3 ways organizations can address the cybersecurity skills gap
There's no way to bridge the cybersecurity skills gap overnight, but organizations can start making progress today by doing the following three things:
- Tap into underrepresented communities. Prioritize outreach to women, Hispanic Americans and other overlooked communities. Educate members of these communities on the incredible variety of opportunities in cybersecurity and show them how they can join the workforce. Make sure that your recruitment and hiring practices take diversity into consideration. Consider offering paid internships.
- Build skills primarily in-house instead of by hiring experts. Organizations can tap into a much larger pool of workers if they relax job requirements and instead plan on building cyber skills internally by providing training, education and certification support for new employees to help get them up to speed. Enable new graduates, veterans, people transitioning from other careers, and those with an interest in and aptitude for cybersecurity to learn and grow. College degrees, certifications and several years of experience are simply not necessary for success at most cybersecurity positions.
- Support your existing talent. Burnout is rampant today at many organizations. Especially when there is such a shortage of skilled people, it's easy for anyone who's unhappy to leave your organization and find a better opportunity elsewhere. However, there are also critical cybersecurity needs that must be met. Here are some strategies for supporting your existing workforce so they'll be less likely to leave:
- Whenever feasible, automate routine tasks -- especially those that are repetitive and boring or high stress. This will help reduce your labor needs and give your employees interesting, lower-stress work to do.
- Consider using managed security services, particularly for off-hours monitoring, analysis and incident response. Small organizations may want to outsource most of their security services altogether to reduce their need for dedicated cybersecurity staff and instead train their IT personnel to also handle occasional cybersecurity tasks.
- For particularly stressful or demanding positions, consider the possibility of job rotation. An example is rotating security operations personnel to a non-operations position after 12 or 18 months. This can help prevent burnout and also allows people to build additional skills, making them more valuable to your organization.
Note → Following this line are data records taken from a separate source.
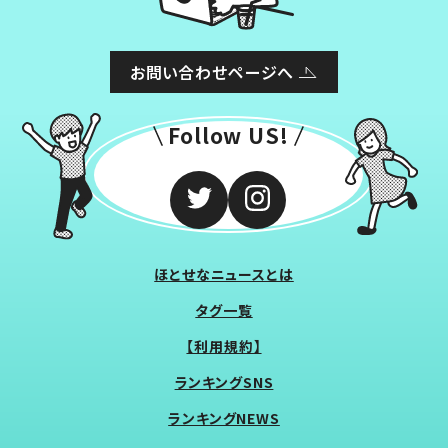
お問い合わせページへ
Follow US!
ほとせなニュースとは
タグ一覧
【利用規約】
ランキングSNS
ランキングNEWS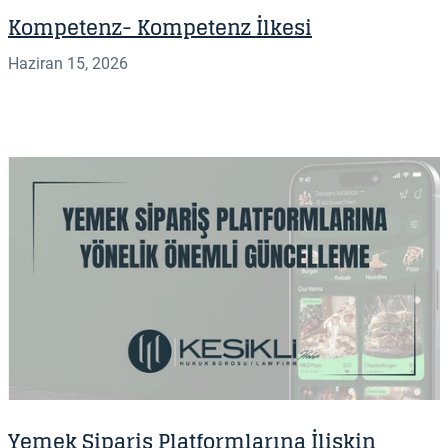
Kompetenz- Kompetenz İlkesi
Haziran 15, 2026
Yemek Sipariş Platformlarına İlişkin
- When your employees are taking time off for vacation, sick leave or otherwise, let them actually be off work. Everyone needs a break from work; expecting employees to keep checking in with work while they're off -- and especially being on call or performing operational support -- is unfair to them and will certainly foster resentment. This may be a major culture change for your staff but it's likely to be well worth it, both for retaining existing staff and for attracting new employees.